Danske Bank’s money laundering scandal spread to Britain yesterday as the National Crime Agency (NCA) said it is investigating the use of UK-registered companies.
Concern about the extent of possible money laundering involving Danske Bank’s Estonian branch is mounting and European Union Competition Commissioner Margrethe Vestager joined a growing chorus of calls for a clampdown on the billions of euros alleged to have been “washed” through European banks.
“This is a giga scandal,” Vestager said, as Danske Bank’s already battered shares fell by more than 2% on the latest developments in the case.
Britain’s NCA said the threat posed by the use of UK-registered companies for money laundering was “widely recognised” and it was working to restrict the practice.
“The NCA is aware of the use of UK registered companies in this case and has related on-going operational activity,” an NCA spokeswoman said.
She said the British agency was working with partners across government on the matter.
British and Russian entities dominate a list of accounts used to make €200bn ($236bn) in payments through Danske Bank’s branch in Estonia between 2007 and 2015, many of which the bank said this week are suspicious.
By 2013, the number of UK-registered customers in the branch’s non-resident portfolio had topped 1,000, Danske Bank’s investigation revealed, ahead of clients from Russia, the British Virgin Islands and Finland.

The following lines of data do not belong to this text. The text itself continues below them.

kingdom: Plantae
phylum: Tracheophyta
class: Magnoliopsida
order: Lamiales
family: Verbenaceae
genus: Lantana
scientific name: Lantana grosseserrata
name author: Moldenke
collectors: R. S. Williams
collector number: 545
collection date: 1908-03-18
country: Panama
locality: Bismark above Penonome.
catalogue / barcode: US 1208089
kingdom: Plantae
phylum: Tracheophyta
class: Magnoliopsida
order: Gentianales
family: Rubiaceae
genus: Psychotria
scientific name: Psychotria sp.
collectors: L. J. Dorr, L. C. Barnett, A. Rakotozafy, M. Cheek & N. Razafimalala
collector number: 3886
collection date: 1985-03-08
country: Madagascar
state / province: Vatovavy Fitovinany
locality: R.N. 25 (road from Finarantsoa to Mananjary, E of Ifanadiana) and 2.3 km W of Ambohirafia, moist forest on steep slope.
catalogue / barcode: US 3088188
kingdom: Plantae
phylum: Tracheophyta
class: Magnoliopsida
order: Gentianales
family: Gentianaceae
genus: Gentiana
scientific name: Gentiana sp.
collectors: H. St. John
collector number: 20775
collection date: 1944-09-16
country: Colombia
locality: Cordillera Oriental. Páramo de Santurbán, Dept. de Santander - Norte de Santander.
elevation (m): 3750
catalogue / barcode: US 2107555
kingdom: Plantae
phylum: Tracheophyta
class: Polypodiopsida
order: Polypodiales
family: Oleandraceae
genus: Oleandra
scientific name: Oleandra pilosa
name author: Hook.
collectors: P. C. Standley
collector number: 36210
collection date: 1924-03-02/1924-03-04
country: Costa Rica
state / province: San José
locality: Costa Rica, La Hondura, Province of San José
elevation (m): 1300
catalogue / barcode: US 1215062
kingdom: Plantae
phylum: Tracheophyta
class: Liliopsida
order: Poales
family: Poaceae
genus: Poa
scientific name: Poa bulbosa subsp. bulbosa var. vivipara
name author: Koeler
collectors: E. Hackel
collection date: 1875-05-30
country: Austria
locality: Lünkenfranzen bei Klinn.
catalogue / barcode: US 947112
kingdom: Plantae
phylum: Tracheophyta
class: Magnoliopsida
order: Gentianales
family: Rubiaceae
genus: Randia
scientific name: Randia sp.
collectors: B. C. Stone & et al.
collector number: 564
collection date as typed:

As the scope of the alleged money laundering through Danske has widened, investor concerns over the potential penalties it could face have increased, with particular focus on what action US authorities might take.
So far the United States has not said whether it is investigating and while Danske Bank Chairman Ole Andersen said that the lender had made an assessment of whether it violated any US laws, he declined to share its conclusion of this.
“We need to do more to prevent money laundering from happening,” Vestager told reporters in Copenhagen following the resignation on Wednesday of Danske Bank CEO Thomas Borgen after an investigation commissioned by the bank exposed past control and compliance failings.
Borgen, 54, was in charge of Danske Bank’s international operations including Estonia between 2009 and 2012.
He said on Wednesday that he had been “personally cleared from a legal point of view” while Danske said its board had not breached their legal obligations.
The European Commission last week recommended banking supervision changes, including bolstering national authorities, but stopped short of setting up a new financial crime agency called for by the European Central Bank.
Danske’s tiny Estonian branch accounted for as much as 10% of group profit during the period when suspected money laundering was conducted via its operations there.
Denmark’s central bank said yesterday that it supported a proposal for tougher laws on money laundering agreed by politicians on Wednesday.
“It is the managements of Danish financial institutions that are responsible for ensuring that there is no money laundering or other illegal acts,” the central bank said.
“As the largest bank in the country, Danske Bank is of major importance to the reputation of the financial sector and hence the financial stability of Denmark.”
Credit ratings agency Moody’s said yesterday regarding Denmark’s AAA rating: “It is very unusual for problems at a single bank to have material credit implications for highly-rated sovereigns.
We see no reason to date why the concerns regarding Danske Bank should create an exception to that rule.”
Danske Bank already faces criminal inquiries in Denmark and Estonia following complaints filed by US fund manager Bill Browder, who has campaigned against corruption in Russia.
And in a sign of the growing backlash, the charity CARE Danmark said it was severing ties with Danske as its main bank.
“We’ve decided to drop Danske Bank due to the money laundering scandal which is incompatible with the values our organisation stands for, and what our members expect of us,” CARE Danmark CEO Rasmus Stuhr Jacobsen told Reuters.
Denmark’s largest NGO, the Danish Refugee Council, said it is also considering dropping Danske Bank, Secretary General Christian Friis Bach told online media outlet Altinget.
International aid charity Oxfam also called on Danish municipalities to cut ties with the bank.
The mayor of Aalborg, Denmark’s third largest municipality, said he would discuss its partnership with Danske Bank at the next municipality committee meeting, but noted that there were only two banks in Denmark able to handle a municipality its size.